Suspected state-backed Chinese hackers exploited widely used networking devices to spy for months on dozens of high-value government, defence industry and financial sector targets in the US and Europe, according to prominent cybersecurity firm FireEye.
And Tokyo police are investigating cyber attacks on some 200 Japanese companies and research organisations, including the country’s space agency, by a hacking group believed to be linked to the Chinese military, Japan’s government said.
FireEye said on Tuesday it believed two hacking groups linked to China broke into several targets through Pulse Connect Secure devices, which numerous companies and governments use for secure remote access to their networks.
After FireEye released a blog post detailing its findings, the Department of Homeland Security’s Cybersecurity and Infrastructure Security Agency issued an alert saying it was aware of “ongoing exploitation” of Pulse Connect Secure that is “compromising US government agencies, critical infrastructure entities, and private sector organisations”.
The agency did not provide additional details about which organisations were breached.
Ivanti, the Utah-based owner of Pulse Connect Secure, said a limited number of customers “experienced evidence of exploit behaviour”. The company said the hackers used three known exploits and a previously unknown one.
Charles Carmakal, the chief technology officer at FireEye, said it was still trying to piece together details about the hack but available evidence suggested the hackers were aligned with the Chinese government.
Carmakal, whose company discovered in December the months-long SolarWinds hacking campaign attributed to Russian cyberspies, said the Pulse Connect Secure hack had several notable aspects: the hackers were highly skilled, were able to evade multifactor authentication and could stay hidden on a penetrated network even if software was reset or upgraded.
“Their tradecraft is really good,” he said.
Meanwhile, Japanese police have forwarded the case involving attacks on the Japan Aerospace Exploration Agency (JAXA) to prosecutors for further investigation, chief cabinet secretary Katsunobu Kato told reporters.
Police believe a series of hacks of the JAXA were conducted in 2016-2017 by Tick, a Chinese cyberattack group under the direction of a unit of the People’s Liberation Army (PLA), Mr Kato said.

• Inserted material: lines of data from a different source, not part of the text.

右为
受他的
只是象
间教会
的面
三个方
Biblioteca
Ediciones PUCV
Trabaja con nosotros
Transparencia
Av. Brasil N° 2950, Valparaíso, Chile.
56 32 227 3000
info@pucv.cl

A suspect in the JAXA case, a Chinese systems engineer based in Japan, allegedly gained access to a rental server by registering himself under a false identity to launch the cyber attacks, Mr Kato said, citing the police investigation.
NHK public television said another Chinese national with suspected links to the PLA unit who was in Japan as an exchange student was also investigated in the case.
Both men have since left the country, it said.
Police are investigating the attackers’ intent and methods, while also pursuing scores of other cyberattacks that they suspect are linked to China’s military, Mr Kato said.
“The involvement of China’s People’s Liberation Army is highly likely,” he said.
Mr Kato added that no actual data leak or damage has been found so far but police are urging the companies to strengthen their protection.
Japan’s Defence Ministry says cyberattacks are part of rising security threats from China as it becomes more assertive in the region – a shared concern discussed in April 16 talks at the White House between US President Joe Biden and Japanese Prime Minister Yoshihide Suga.
In Beijing, Chinese Foreign Ministry spokesperson Wang Wenbin said cyberattacks were a common challenge faced by all countries and warned Japan against wrongly accusing China.